Future research will focus on the predictive modeling of air quality based on meteorological inputs and human activity proxies. Time-series decomposition (e.g., STL and ARIMA), multivariate regression, and deep learning methods such as LSTM will be explored to forecast pollutant concentrations and identify leading indicators of acute air quality deterioration. Integration with traffic flow and energy usage datasets may further enhance the interpretability of pollution patterns and guide targeted mitigation strategies in real time.

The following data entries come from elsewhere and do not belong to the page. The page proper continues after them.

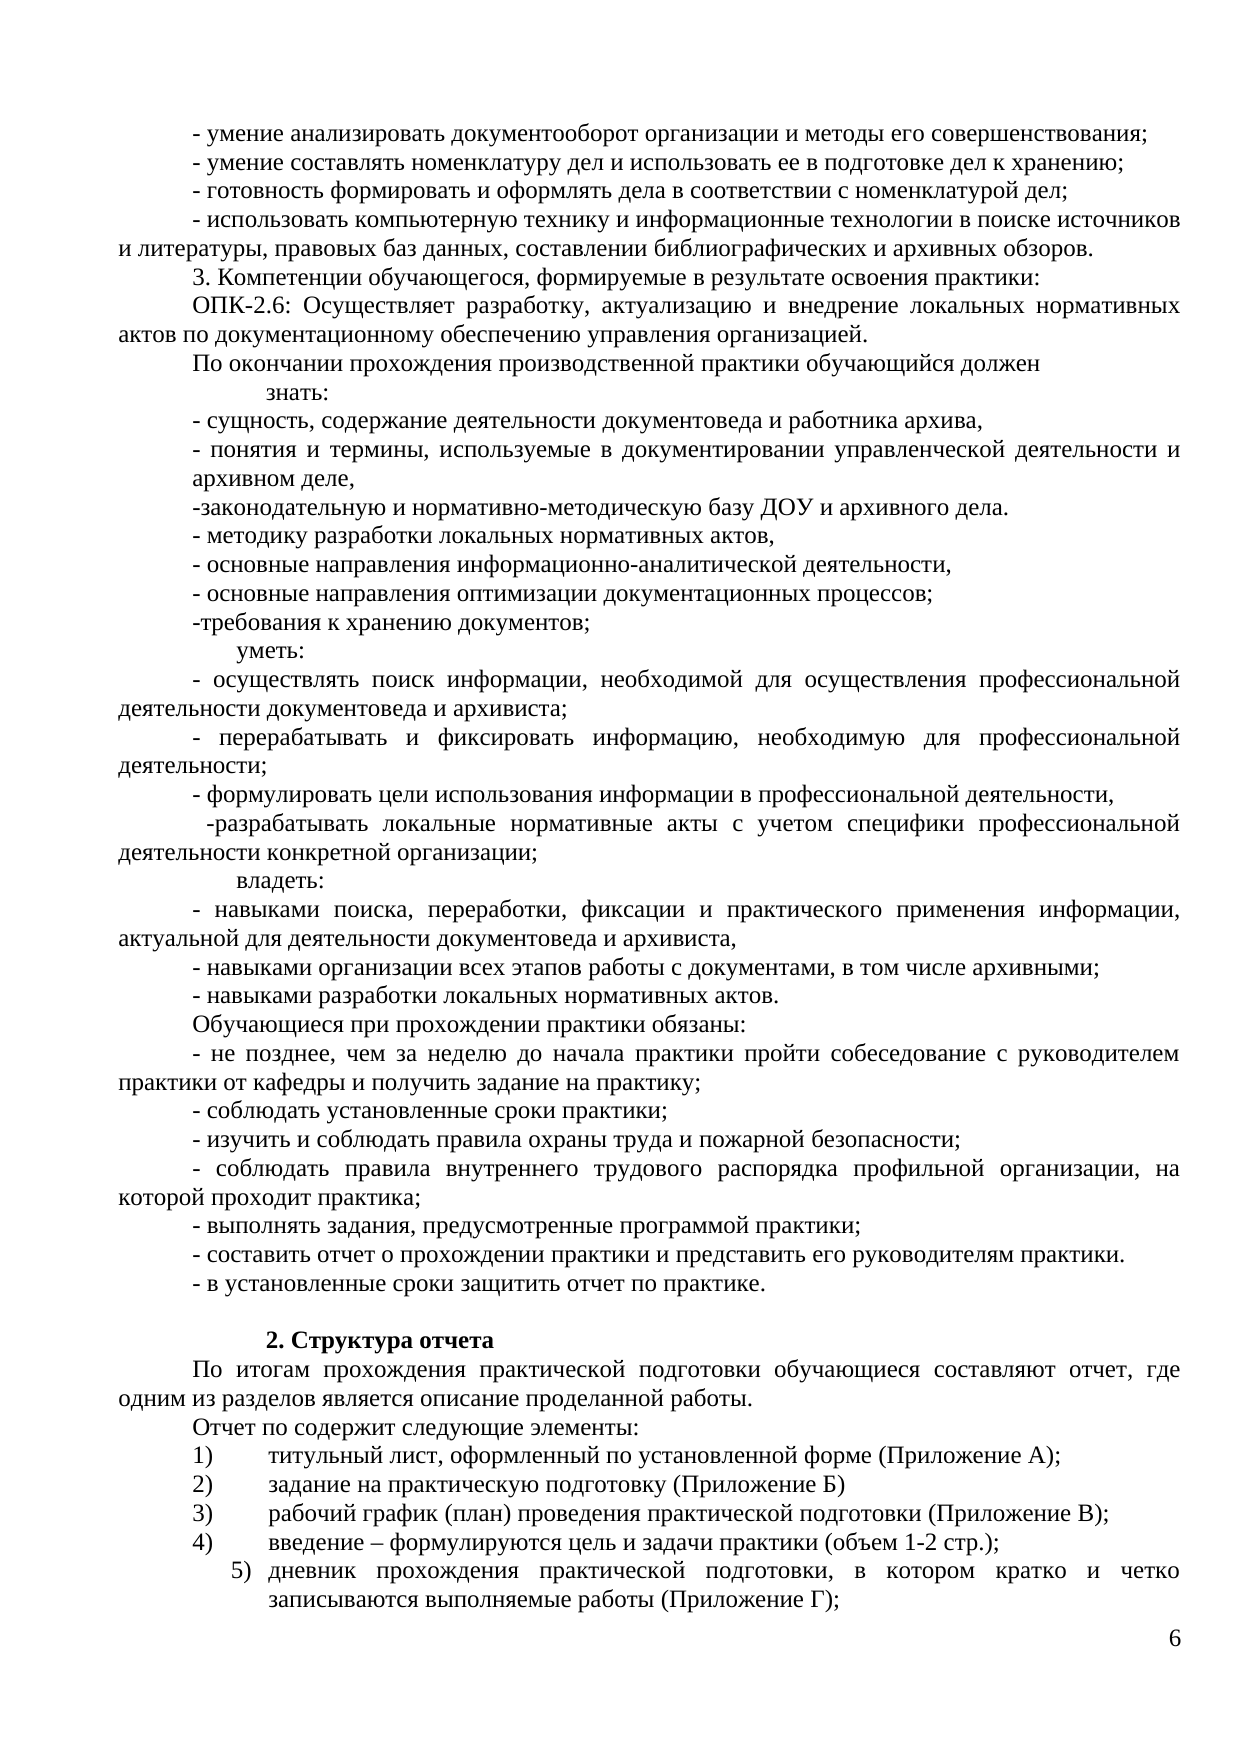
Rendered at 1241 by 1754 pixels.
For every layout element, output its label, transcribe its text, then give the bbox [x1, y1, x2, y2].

list рабочий график (план) проведения практической подготовки (Приложение В); [118, 1498, 1181, 1527]
text Отчет по содержит следующие элементы: [118, 1412, 1181, 1441]
text - основные направления оптимизации документационных процессов; [192, 578, 1181, 607]
text По итогам прохождения практической подготовки обучающиеся составляют отчет, где одним из разделов является описание проделанной работы. [118, 1354, 1181, 1412]
text - формулировать цели использования информации в профессиональной деятельности, [118, 779, 1181, 808]
text - готовность формировать и оформлять дела в соответствии с номенклатурой дел; [118, 176, 1181, 204]
text - умение анализировать документооборот организации и методы его совершенствования; [118, 118, 1181, 147]
text уметь: [118, 636, 1181, 664]
text знать: [192, 377, 1181, 406]
text - изучить и соблюдать правила охраны труда и пожарной безопасности; [118, 1124, 1181, 1153]
text - навыками организации всех этапов работы с документами, в том числе архивными; [118, 952, 1181, 981]
text -разрабатывать локальные нормативные акты с учетом специфики профессиональной деятельности конкретной организации; [118, 808, 1181, 866]
list титульный лист, оформленный по установленной форме (Приложение А); [118, 1441, 1181, 1469]
list дневник прохождения практической подготовки, в котором кратко и четко записываются выполняемые работы (Приложение Г); [231, 1556, 1181, 1613]
text - использовать компьютерную технику и информационные технологии в поиске источников и литературы, правовых баз данных, составлении библиографических и архивных обзоров. [118, 204, 1181, 262]
text Обучающиеся при прохождении практики обязаны: [118, 1009, 1181, 1038]
text - не позднее, чем за неделю до начала практики пройти собеседование с руководителем практики от кафедры и получить задание на практику; [118, 1038, 1181, 1096]
text - сущность, содержание деятельности документоведа и работника архива, [118, 406, 1181, 434]
text - умение составлять номенклатуру дел и использовать ее в подготовке дел к хранению; [118, 147, 1181, 176]
text - перерабатывать и фиксировать информацию, необходимую для профессиональной деятельности; [118, 722, 1181, 779]
list задание на практическую подготовку (Приложение Б) [118, 1469, 1181, 1498]
text - в установленные сроки защитить отчет по практике. [118, 1268, 1181, 1297]
text 3. Компетенции обучающегося, формируемые в результате освоения практики: [118, 262, 1181, 291]
text - соблюдать правила внутреннего трудового распорядка профильной организации, на которой проходит практика; [118, 1153, 1181, 1211]
text 2. Структура отчета [118, 1326, 1181, 1354]
text -требования к хранению документов; [192, 607, 1181, 636]
text -законодательную и нормативно-методическую базу ДОУ и архивного дела. [192, 492, 1181, 521]
list введение – формулируются цель и задачи практики (объем 1-2 стр.); [118, 1527, 1181, 1556]
text ОПК-2.6: Осуществляет разработку, актуализацию и внедрение локальных нормативных актов по документационному обеспечению управления организацией. [118, 291, 1181, 348]
text - навыками поиска, переработки, фиксации и практического применения информации, актуальной для деятельности документоведа и архивиста, [118, 894, 1181, 952]
text - осуществлять поиск информации, необходимой для осуществления профессиональной деятельности документоведа и архивиста; [118, 664, 1181, 722]
text - методику разработки локальных нормативных актов, [192, 521, 1181, 549]
text - основные направления информационно-аналитической деятельности, [192, 549, 1181, 578]
text - составить отчет о прохождении практики и представить его руководителям практики. [118, 1239, 1181, 1268]
text - навыками разработки локальных нормативных актов. [118, 981, 1181, 1009]
text - понятия и термины, используемые в документировании управленческой деятельности и архивном деле, [192, 434, 1181, 492]
text владеть: [118, 866, 1181, 894]
text - выполнять задания, предусмотренные программой практики; [118, 1211, 1181, 1239]
text По окончании прохождения производственной практики обучающийся должен [118, 348, 1181, 377]
text - соблюдать установленные сроки практики; [118, 1096, 1181, 1124]
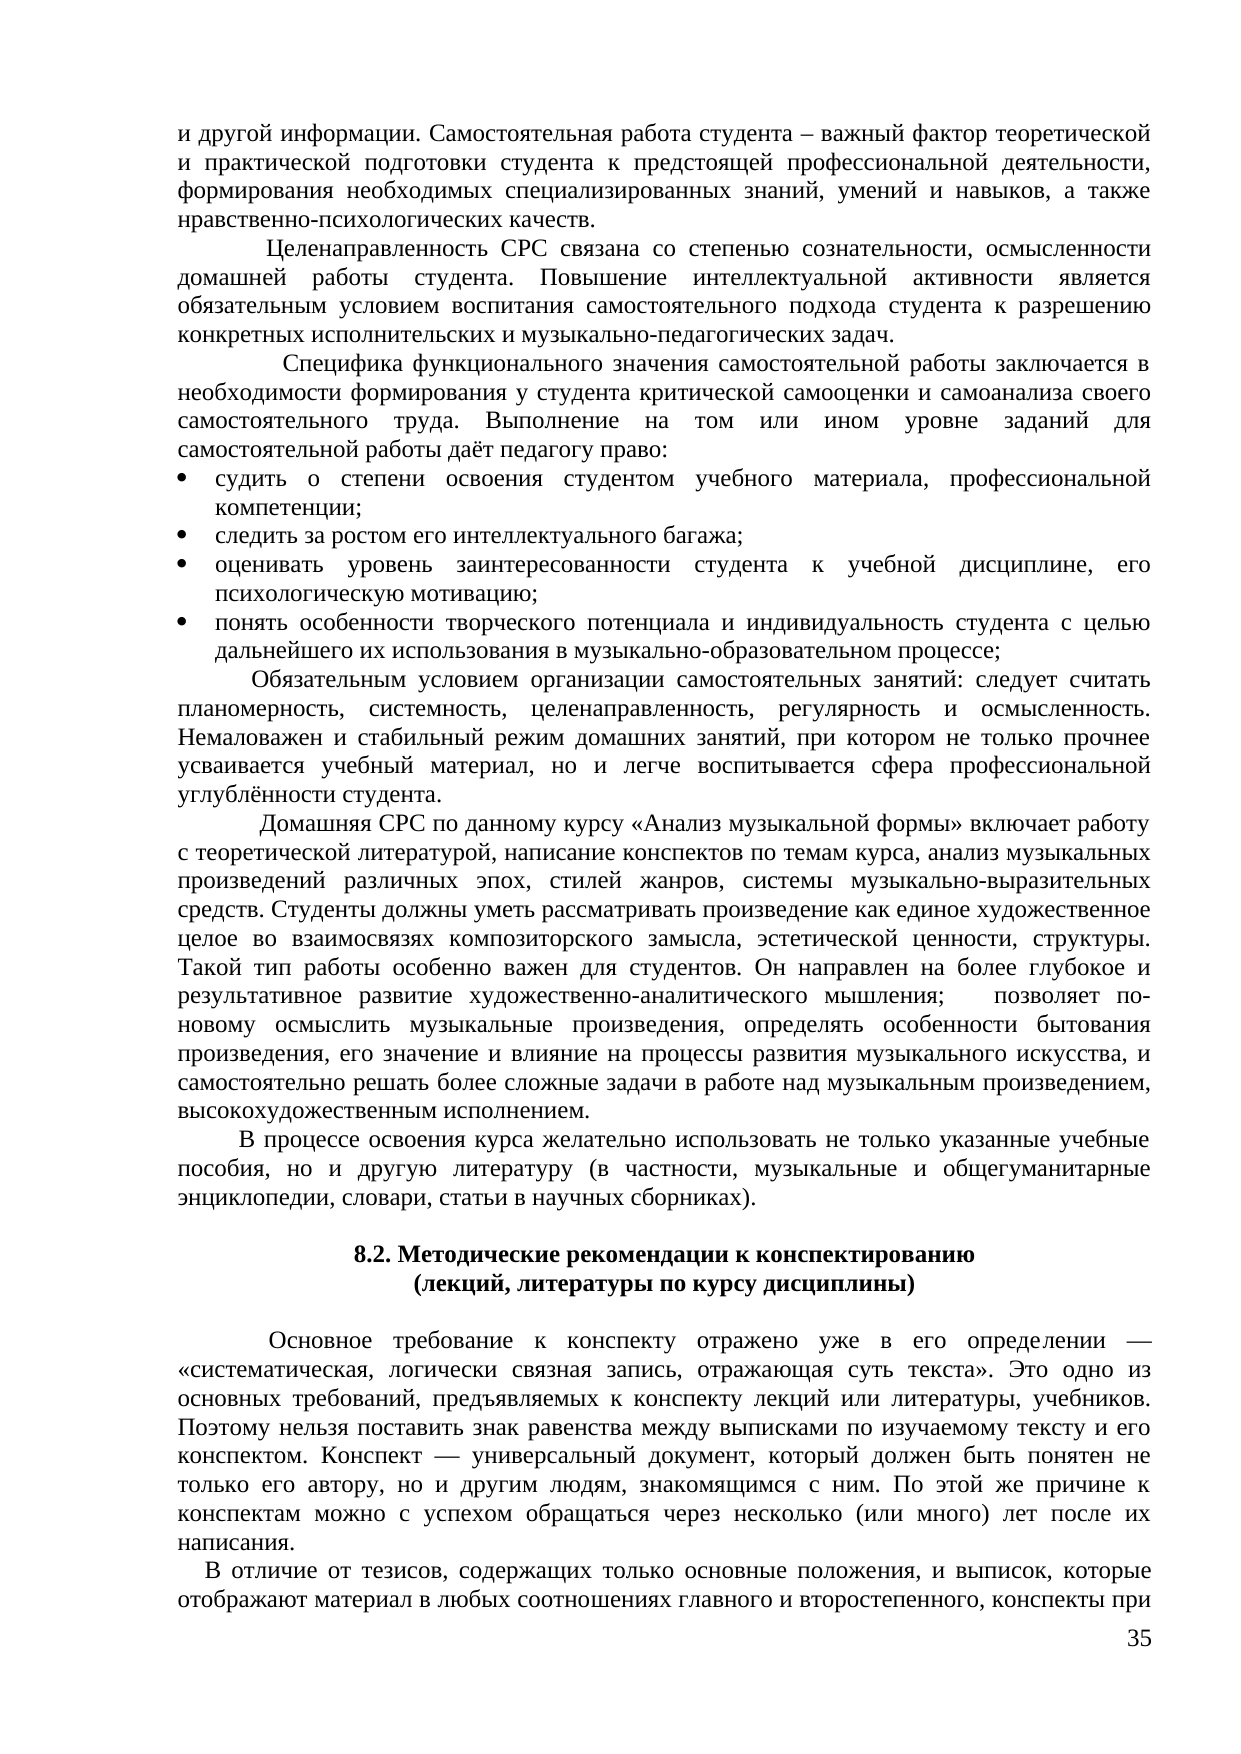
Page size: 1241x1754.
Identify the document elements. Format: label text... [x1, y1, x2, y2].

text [177, 118, 1152, 233]
text 8.2. Методические рекомендации к конспектированию [177, 1239, 1152, 1268]
text Обязательным условием организации самостоятельных занятий: следует считать планомерность, системность, целенаправленность, регулярность и осмысленность. Немаловажен и стабильный режим домашних занятий, при котором не только прочнее усваивается учебный материал, но и легче воспитывается сфера профессиональной углублённости студента. [177, 664, 1152, 808]
text Основное требование к конспекту отражено уже в его определении — «систематическая, логически связная запись, отражающая суть текста». Это одно из основных требований, предъявляемых к конспекту лекций или литературы, учебников. Поэтому нельзя поставить знак равенства между выписками по изучаемому тексту и его конспектом. Конспект — универсальный документ, который должен быть понятен не только его автору, но и другим людям, знакомящимся с ним. По этой же причине к конспектам можно с успехом обращаться через несколько (или много) лет после их написания. [177, 1326, 1152, 1556]
text В процессе освоения курса желательно использовать не только указанные учебные пособия, но и другую литературу (в частности, музыкальные и общегуманитарные энциклопедии, словари, статьи в научных сборниках). [177, 1124, 1152, 1211]
list оценивать уровень заинтересованности студента к учебной дисциплине, его психологическую мотивацию; [177, 549, 1152, 607]
list понять особенности творческого потенциала и индивидуальность студента с целью дальнейшего их использования в музыкально-образовательном процессе; [177, 607, 1152, 664]
list судить о степени освоения студентом учебного материала, профессиональной компетенции; [177, 463, 1152, 521]
text Домашняя СРС по данному курсу «Анализ музыкальной формы» включает работу с теоретической литературой, написание конспектов по темам курса, анализ музыкальных произведений различных эпох, стилей жанров, системы музыкально-выразительных средств. Студенты должны уметь рассматривать произведение как единое художественное целое во взаимосвязях композиторского замысла, эстетической ценности, структуры. Такой тип работы особенно важен для студентов. Он направлен на более глубокое и результативное развитие художественно-аналитического мышления; позволяет по-новому осмыслить музыкальные произведения, определять особенности бытования произведения, его значение и влияние на процессы развития музыкального искусства, и самостоятельно решать более сложные задачи в работе над музыкальным произведением, высокохудожественным исполнением. [177, 808, 1152, 1124]
list следить за ростом его интеллектуального багажа; [177, 521, 1152, 549]
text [177, 1556, 1152, 1613]
text Целенаправленность СРС связана со степенью сознательности, осмысленности домашней работы студента. Повышение интеллектуальной активности является обязательным условием воспитания самостоятельного подхода студента к разрешению конкретных исполнительских и музыкально-педагогических задач. [177, 233, 1152, 348]
text (лекций, литературы по курсу дисциплины) [177, 1268, 1152, 1297]
text Специфика функционального значения самостоятельной работы заключается в необходимости формирования у студента критической самооценки и самоанализа своего самостоятельного труда. Выполнение на том или ином уровне заданий для самостоятельной работы даёт педагогу право: [177, 348, 1152, 463]
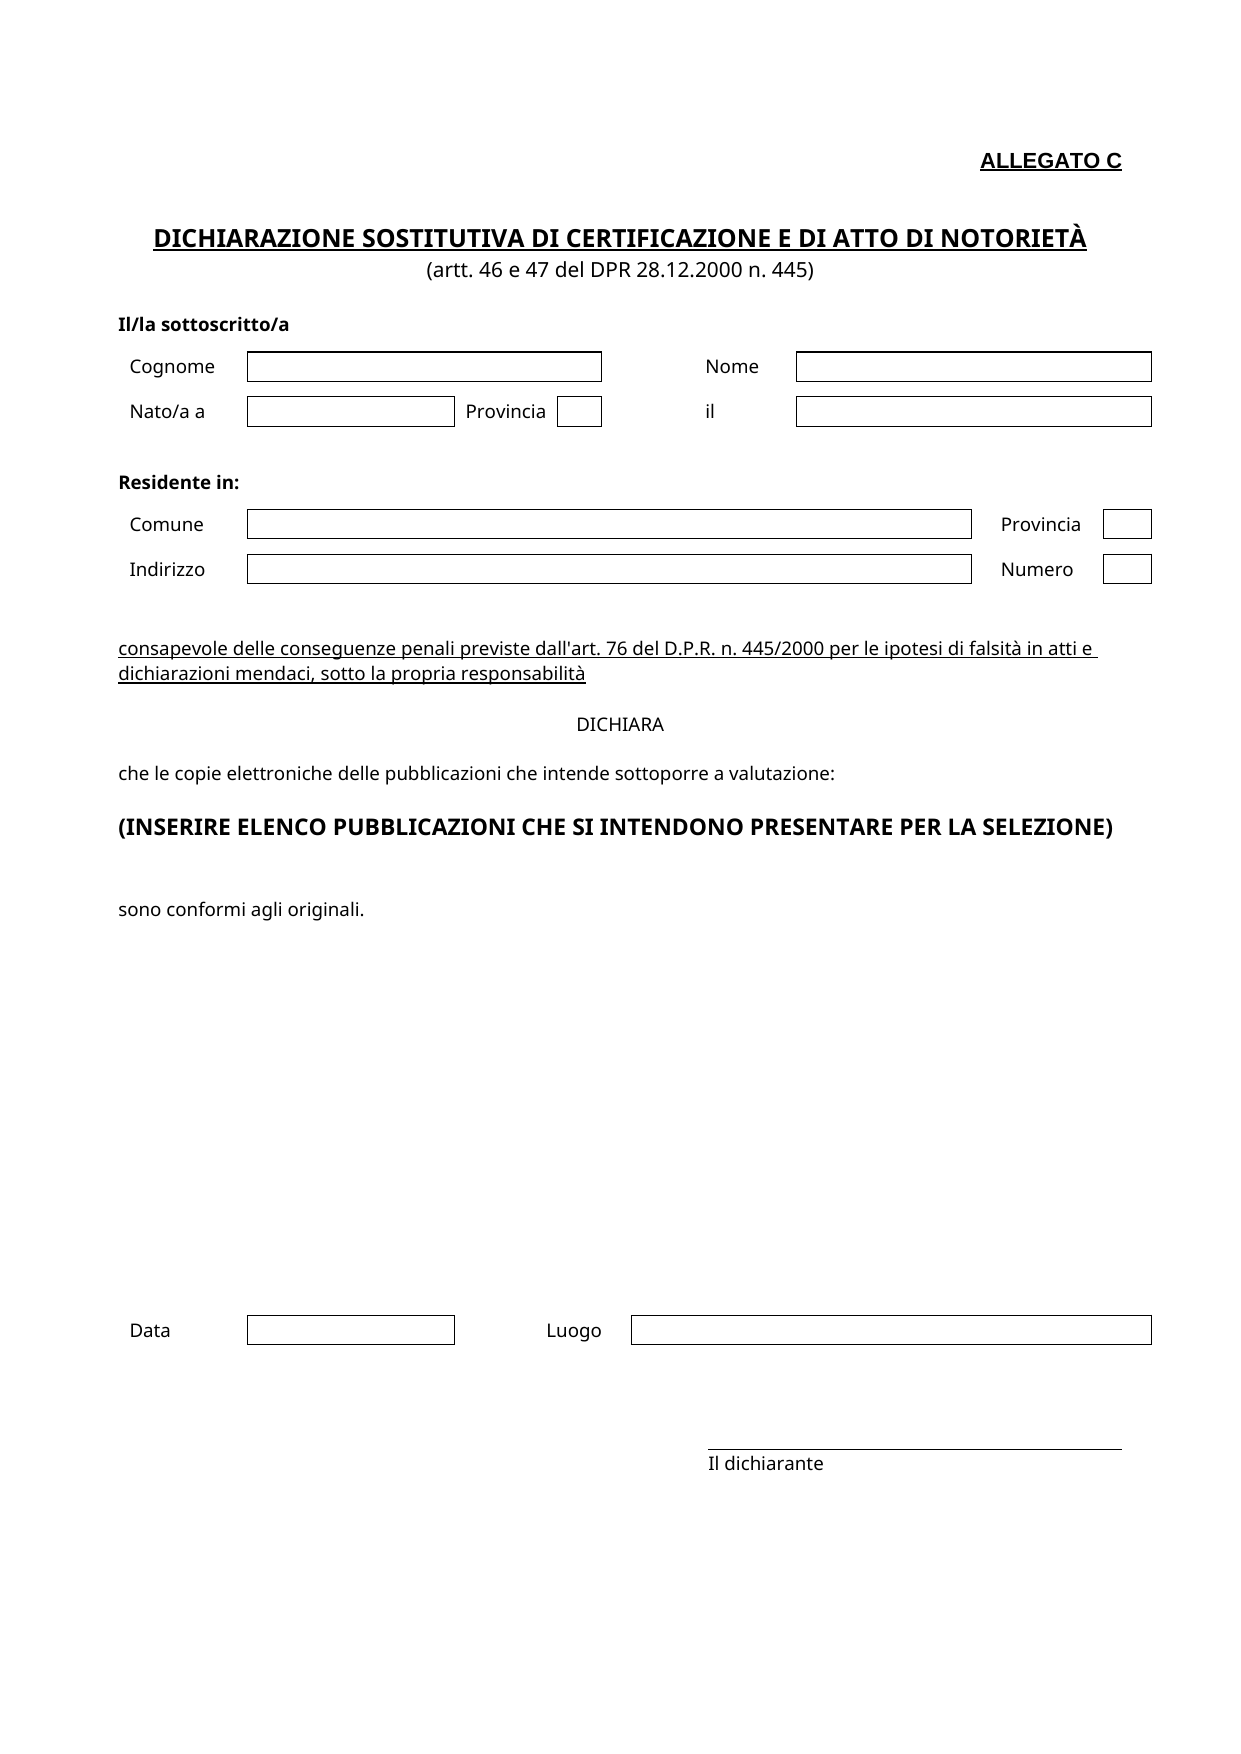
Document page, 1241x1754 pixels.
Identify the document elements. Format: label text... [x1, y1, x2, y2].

table_header [248, 555, 971, 583]
table_header [248, 353, 601, 381]
title ALLEGATO C [118, 148, 1122, 173]
text (artt. 46 e 47 del DPR 28.12.2000 n. 445) [118, 255, 1122, 283]
text Il dichiarante [708, 1450, 1122, 1476]
table_header Luogo [455, 1315, 631, 1344]
table_header il [602, 396, 796, 426]
table_header [797, 397, 1151, 426]
text Residente in: [118, 469, 1122, 494]
text DICHIARA [118, 712, 1122, 737]
table_header Indirizzo [118, 554, 247, 583]
table_header Nome [602, 351, 796, 381]
table_header Data [118, 1315, 247, 1344]
text (INSERIRE ELENCO PUBBLICAZIONI CHE SI INTENDONO PRESENTARE PER LA SELEZIONE) [118, 811, 1122, 871]
title DICHIARAZIONE SOSTITUTIVA DI CERTIFICAZIONE E DI ATTO DI NOTORIETÀ [118, 221, 1122, 255]
text consapevole delle conseguenze penali previste dall'art. 76 del D.P.R. n. 445/2000 per le ipotesi di falsità in atti e dichiarazioni mendaci, sotto la propria responsabilità [118, 635, 1152, 686]
table_header [558, 397, 601, 426]
text che le copie elettroniche delle pubblicazioni che intende sottoporre a valutazione: [118, 760, 1122, 785]
table_header [797, 353, 1151, 381]
table_header Cognome [118, 351, 247, 381]
table_header [248, 397, 454, 426]
table_header [248, 510, 971, 538]
table_header Provincia [972, 509, 1103, 538]
table_header Numero [972, 554, 1103, 583]
text sono conformi agli originali. [118, 896, 1122, 922]
table_header Provincia [455, 396, 557, 426]
table_header [632, 1316, 1151, 1344]
table_header [248, 1316, 454, 1344]
table_header [1104, 510, 1151, 538]
text Il/la sottoscritto/a [118, 312, 1122, 337]
table_header Nato/a a [118, 396, 247, 426]
table_header Comune [118, 509, 247, 538]
table_header [1104, 555, 1151, 583]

Limitations and Generalisability
Despite the strengths of our year-long, high-frequency monitoring campaign, several limitations should be noted. First, all measurements derive from a single sensor node located on the university campus; micro-scale factors (local traffic density, building-induced turbulence, and street canyon effects) may therefore cause biases regarding absolute pollutant levels and temporal patterns. Second, although the Libelium platform was factory-calibrated and proven to be stable over 12 months, the lack of concurrent reference station collocation means that potential sensor drift or cross-sensitivities cannot be fully excluded. Third, the dataset spans only one annual cycle. Inter-annual variability (e.g., unusually cold winters, extended heatwaves, and episodic industrial emissions) may yield slightly different cluster structures or temporal contrasts. Fourth, our meteorological dataset omitted wind speed, wind direction, and solar radiation, all of which can strongly influence pollutant dispersion and secondary aerosol formation; inclusion of these parameters could refine cluster definitions and improve predictive models. With regard to generalizability, the core methodology—deployment of a single, solar-powered IoT node coupled with non-parametric tests and k-means clustering—can readily be adopted in other mid-sized European cities exhibiting similar continental climates and diurnal traffic cycles. However, local topography, emission source profiles, and urban morphology will affect the number and character of identifiable pollution clusters. Any replication should therefore include initial site-specific validation (ideally via short-term co-location with reference instruments), as well as the adaptation of clustering features to local emission sources and meteorological regimes. In sum, while our results convincingly demonstrate the potential of a lone IoT sensor for capturing dominant urban air quality scenarios, extension to broader spatial networks and longer observation periods will be essential to fully characterize city-wide and year-to-year variability.